Within days of receiving Commissioner Trumka’s letters the retailers, including Amazon, Target, Babylist, Nordstrom, Maisonette, and more, stopped selling weighted infant products, including Dreamland’s.
Commissioner Trumka does not have the authority to use the weight of his office to effectuate a stop sale on products when he was not able to achieve even a notice of proposed rulemaking through the avenues provided for by law.
As a result of Commissioner Trumka’s unlawful statements and actions, Dreamland has suffered tremendous financial losses. In fact, one retailer has stopped the sale of all of Dreamland’s products, not just its weighted products.”
Dreamland Response
Tara Williams responded to the actions of the Consumer Products Safety Commission; she issued this statement to Sleepopolis:
- The AAP’s 2022 recommendations against the sleep sacks “imply a demonstrated evidence of a lack of safety,” she says, yet they only reference one study, which concludes in its results: “A total of 16 patients were enrolled for a total of 67 weighted blanket sessions. To address safety, no adverse events were observed, the weighted blankets were never removed due to infant distress, and infants experienced no significant temperature change. To address feasibility, 94 percent of approached mothers were receptive to the use of weighted blankets and staff reported no obstacles to using the blanket.” Therefore, the study actually demonstrated safety, not risk.
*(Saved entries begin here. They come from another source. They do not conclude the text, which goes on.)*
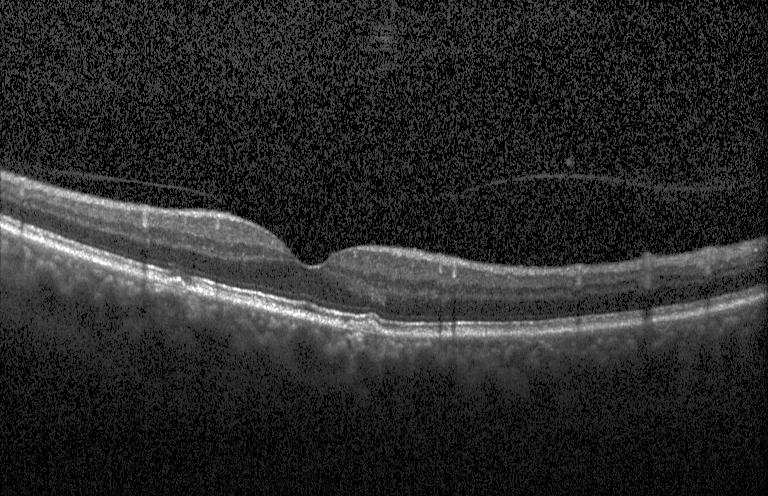 OCT B-scan, spectral-domain OCT, Heidelberg Spectralis — Diagnosis: multiple drusen.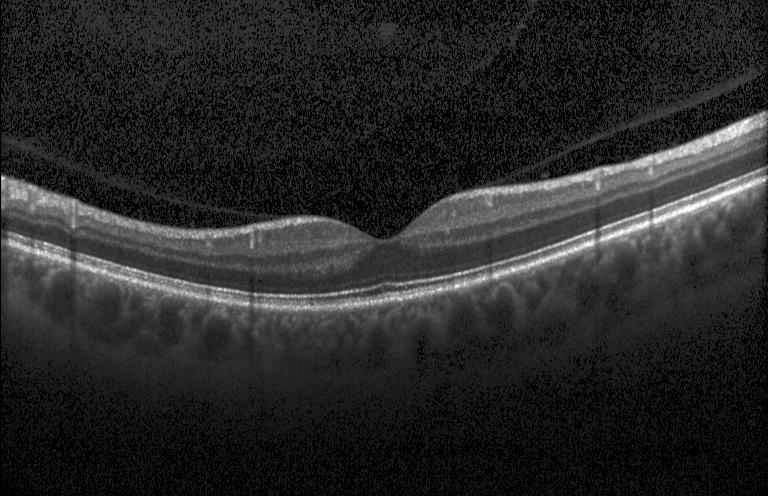 Retinal OCT B-scan. Finding: no evidence of choroidal neovascularization, diabetic macular edema, or drusen.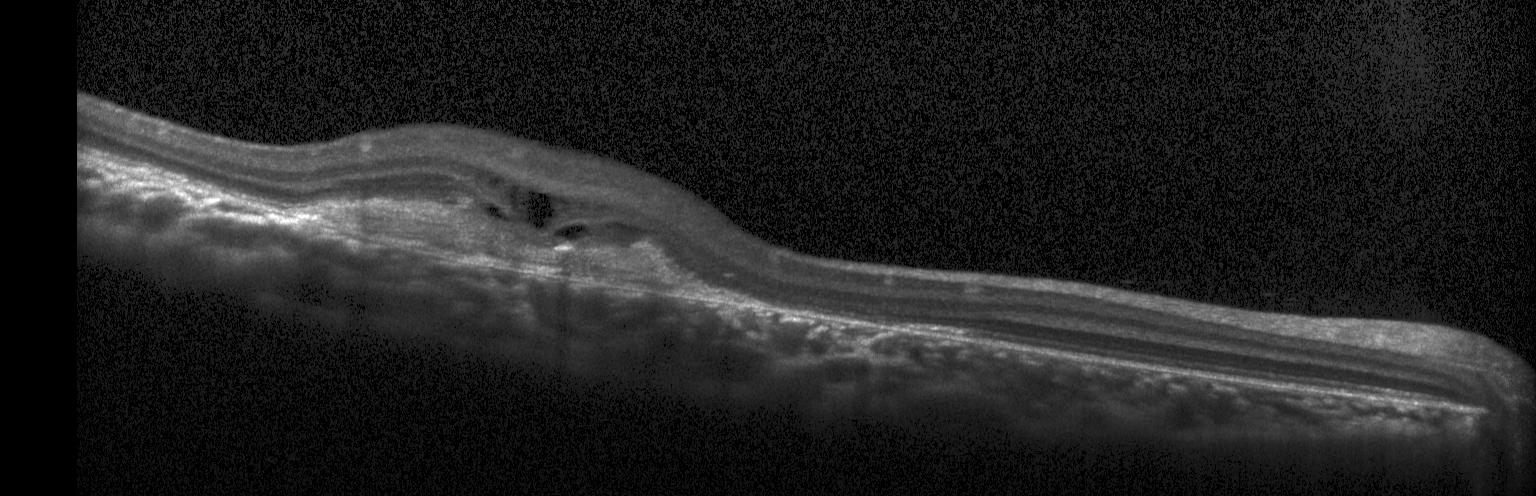

Heidelberg Spectralis · optical coherence tomography scan · spectral-domain OCT
This B-scan demonstrates choroidal neovascularization (CNV).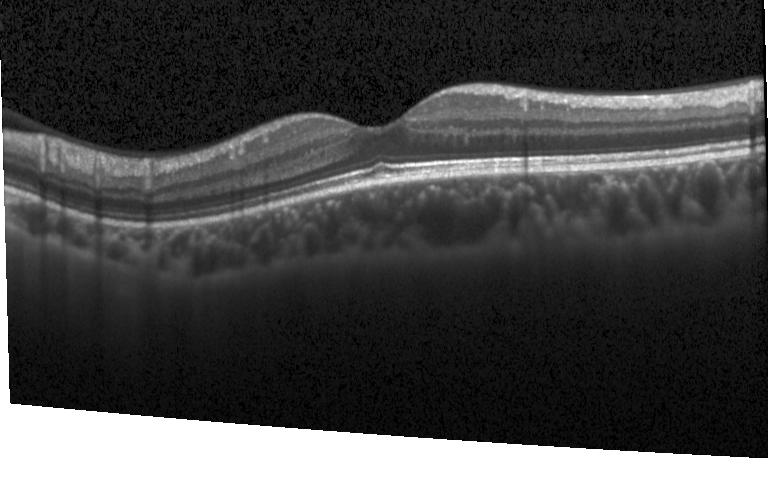 Optical coherence tomography B-scan, fovea-centered.
No CNV, no DME, and no drusen.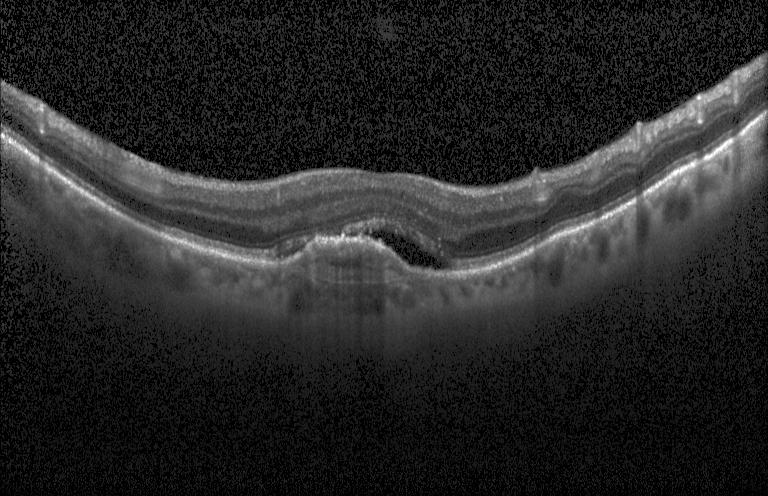
Optical coherence tomography B-scan · centered on the fovea
Macular OCT: choroidal neovascularization.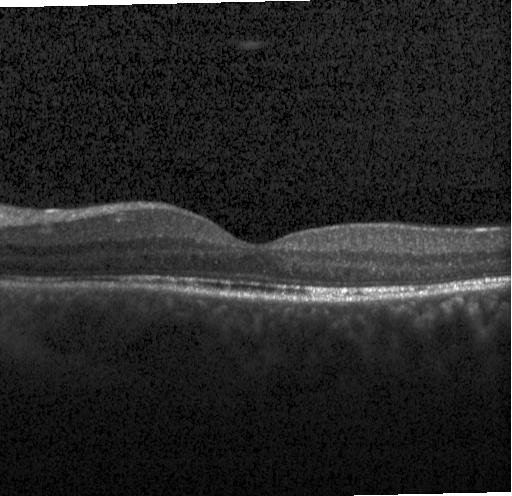

OCT B-scan; spectral-domain OCT; centered on the fovea — Macular OCT: neither choroidal neovascularization, diabetic macular edema, nor drusen.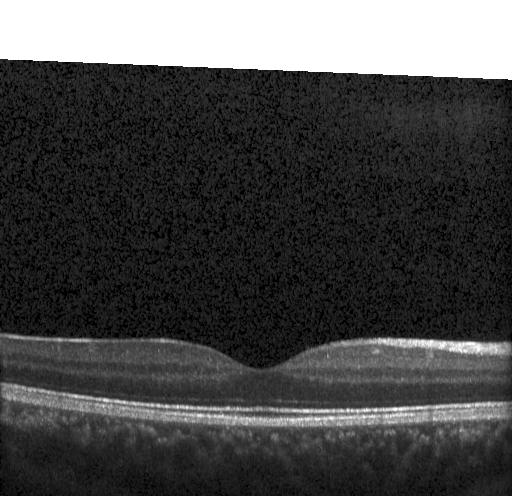 OCT scan showing neither choroidal neovascularization, diabetic macular edema, nor drusen.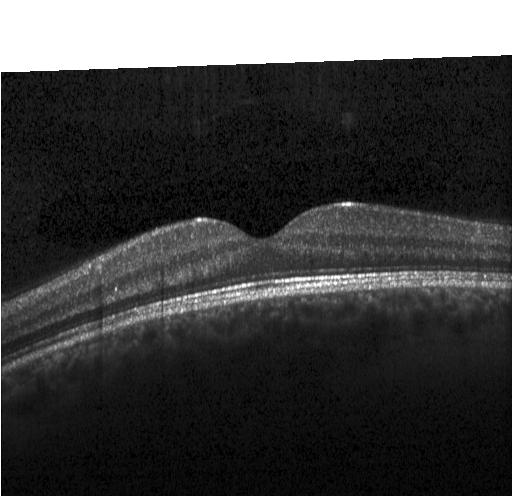
Macular OCT: no choroidal neovascularization, no diabetic macular edema, and no drusen.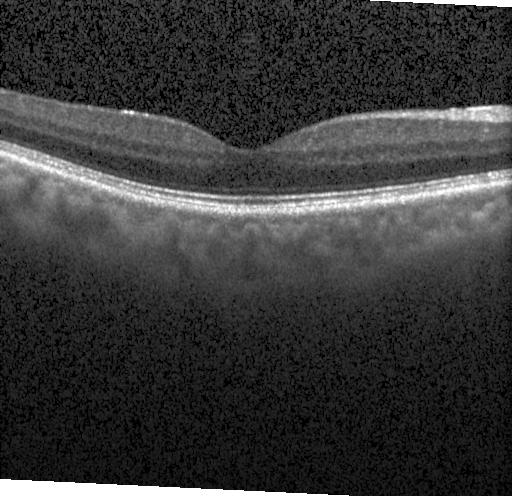 OCT line scan, spectral-domain optical coherence tomography. This B-scan demonstrates no choroidal neovascularization, no diabetic macular edema, and no drusen.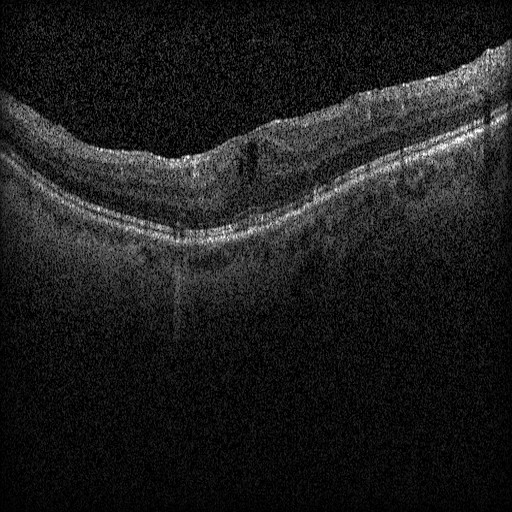 Retinal OCT B-scan; centered on the fovea
Diagnosis: DME.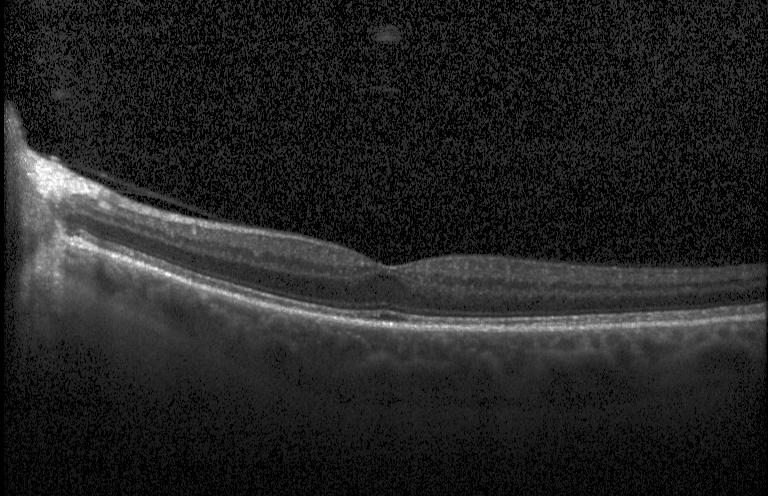

Heidelberg Spectralis, through the macula, OCT B-scan. Diagnosis: no evidence of CNV, DME, or drusen.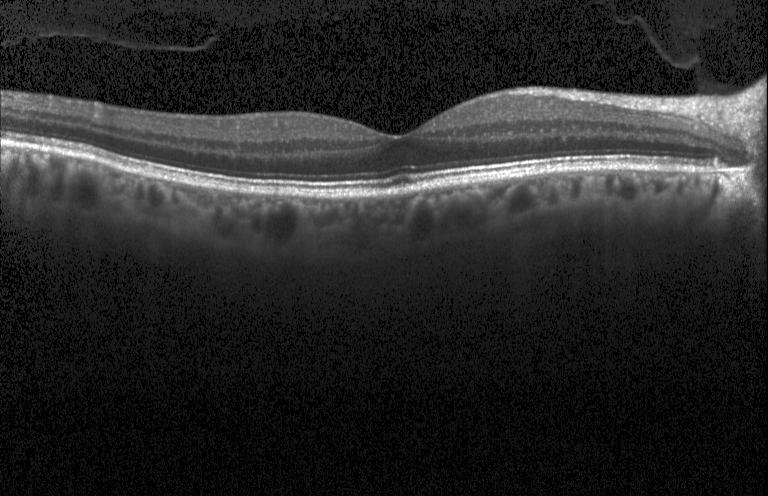
Acquired on a Heidelberg Spectralis. Spectral-domain optical coherence tomography. Retinal OCT cross-section. Horizontal scan through the fovea.
Assessment: no choroidal neovascularization, no diabetic macular edema, and no drusen.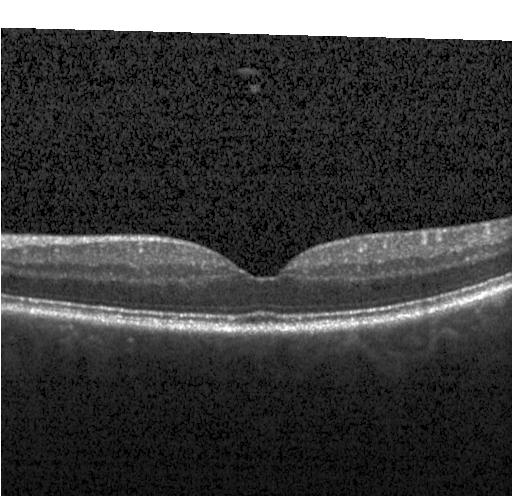
Impression: neither CNV, DME, nor drusen.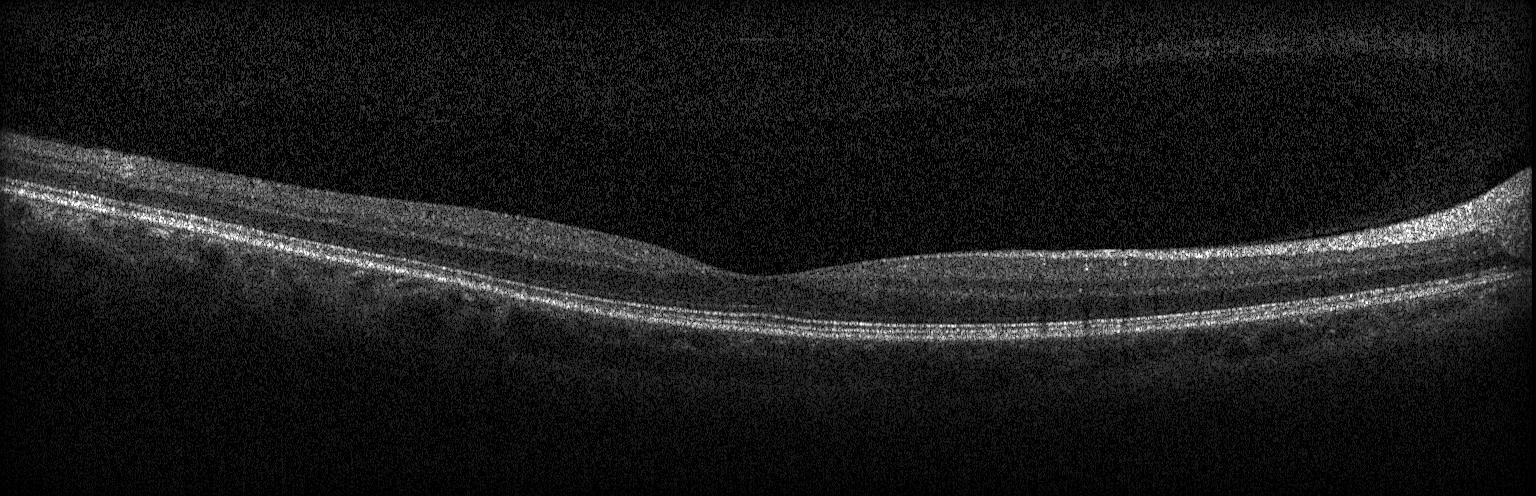 Optical coherence tomography scan · spectral-domain OCT · fovea-centered. Diagnosis: no choroidal neovascularization, diabetic macular edema, or drusen.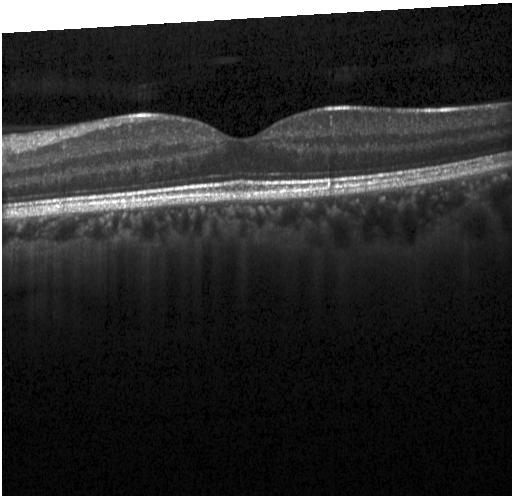

Fovea-centered, acquired on a Heidelberg Spectralis, SD-OCT, OCT B-scan — Dx: no evidence of CNV, DME, or drusen.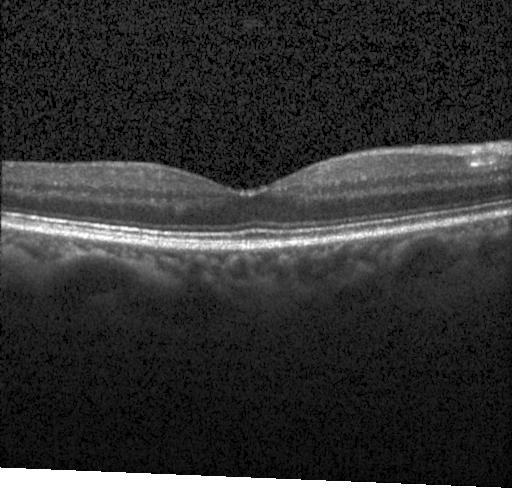 Acquired on a Heidelberg Spectralis, spectral-domain OCT, centered on the fovea, retinal OCT B-scan
Finding: no choroidal neovascularization, no diabetic macular edema, and no drusen.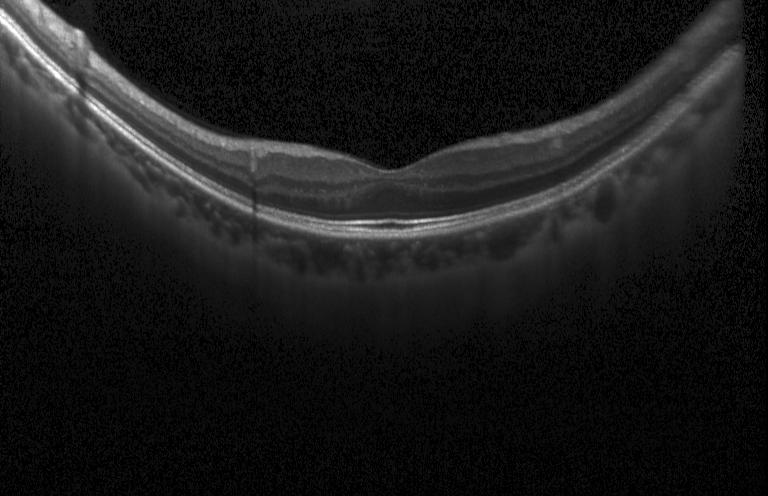 OCT finding: no choroidal neovascularization, diabetic macular edema, or drusen.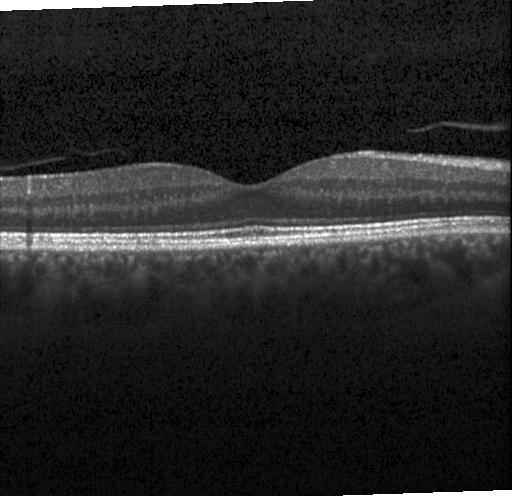 Macular OCT: no evidence of CNV, DME, or drusen.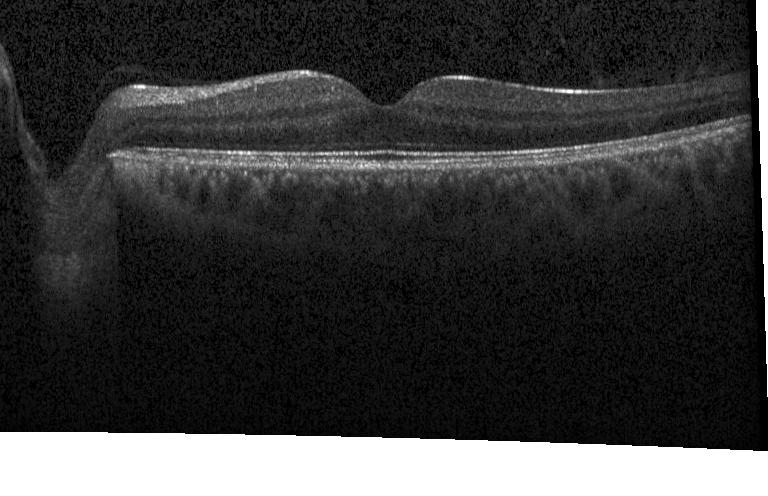 OCT line scan; fovea-centered; spectral-domain optical coherence tomography; Heidelberg Spectralis.
Diagnosis: neither choroidal neovascularization, diabetic macular edema, nor drusen.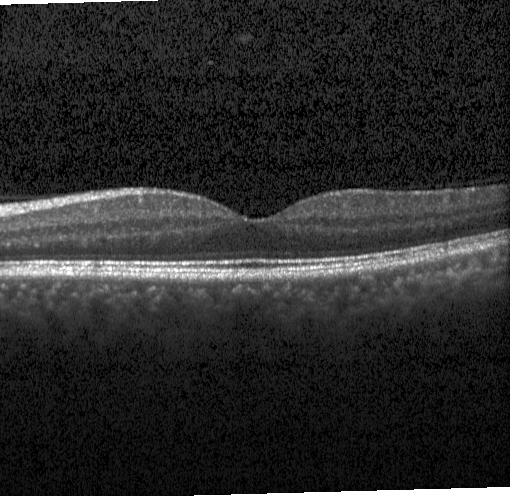 Fovea-centered, retinal OCT B-scan. Diagnosis: neither CNV, DME, nor drusen.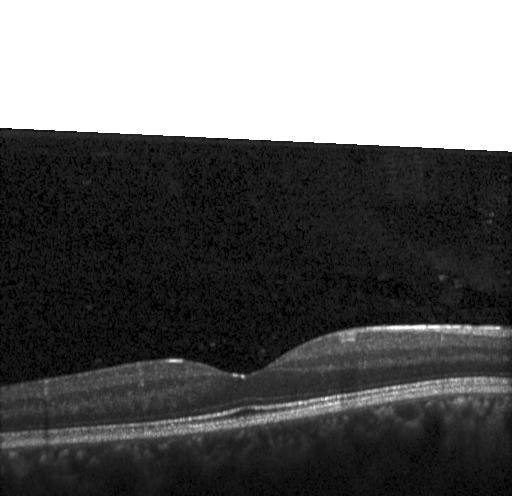

Impression: no choroidal neovascularization, no diabetic macular edema, and no drusen.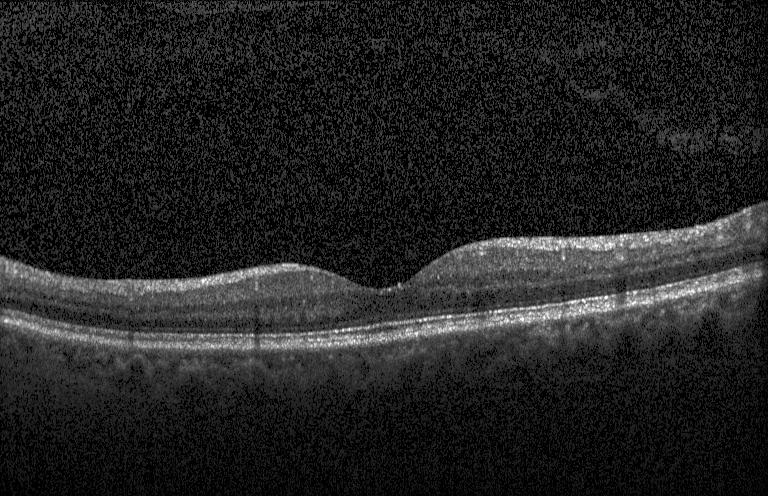

Retinal OCT cross-section — The scan shows no choroidal neovascularization, no diabetic macular edema, and no drusen.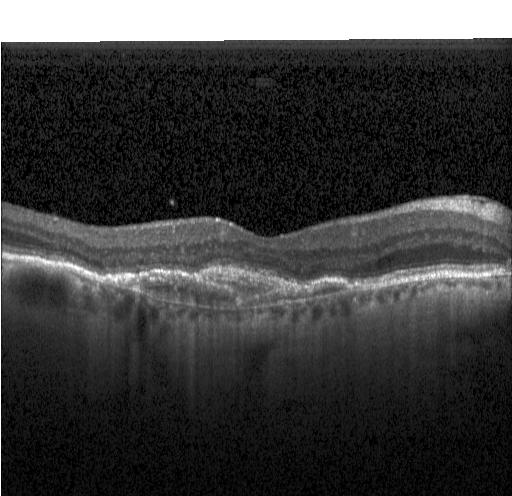
Impression: choroidal neovascularization.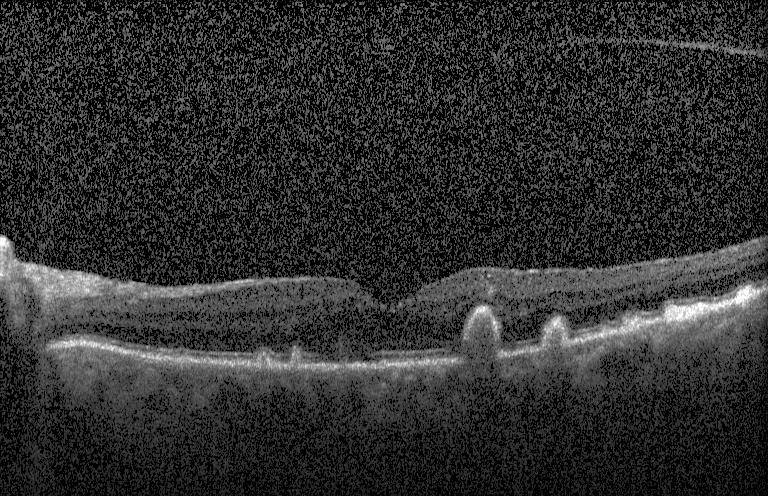
Retinal OCT cross-section; acquired on a Heidelberg Spectralis; macular scan; SD-OCT. Assessment: sub-RPE drusenoid deposits.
- “Over the past 10+ years, Dreamland Baby and Nested Bean combined have sold over 3.5 million weighted sleep sacks and swaddles with NO evidence of a product hazard.”
- “The AAP, CPSC, NIH, CDC and others have only theorized that our products are unsafe,” Williams says. “They have provided no peer-reviewed, published, or scientific evidence of any kind demonstrating this product category is unsafe, has ANY connection to SIDS, or any other serious injury to babies.”
- The AAP “continued to push the lack of efficacy of weighted products.” But, in a 2022 survey of 500 responses, she shares that 90 percent of parents said it helped their baby feel calm. A company representative shares that another Dreamland Baby Co. survey reported “positive results” from 51 NICUs, but that isn’t publicly available for privacy reasons, they added.
Class Action
In June, 2024, two seperate class action lawsuits were filed in California Federal Court: one against Nested Bean and one against Dreamland Baby. The Dreamland suit alleges Dreamland’s products weren’t safe as advertised and that the company was in violation of state and federal consumer laws. The specific products cited in the suit include: Dream Weighted Sleep Sack, the Dream Weighted Sleep Swaddle, the Dream Weighted Transition Swaddle, the Bamboo Weighted Transition Swaddle and the Weighted Toddler Blanket. The suit also accuses Dreamland of false and misleading advertising with regards to its safety claims. The lawsuit demands that Dreamland Baby issue full refunds to all those joing the class.
Shark Tank Blog will update this page with new news about Dreamland Baby and Tara Williams as new information becomes available.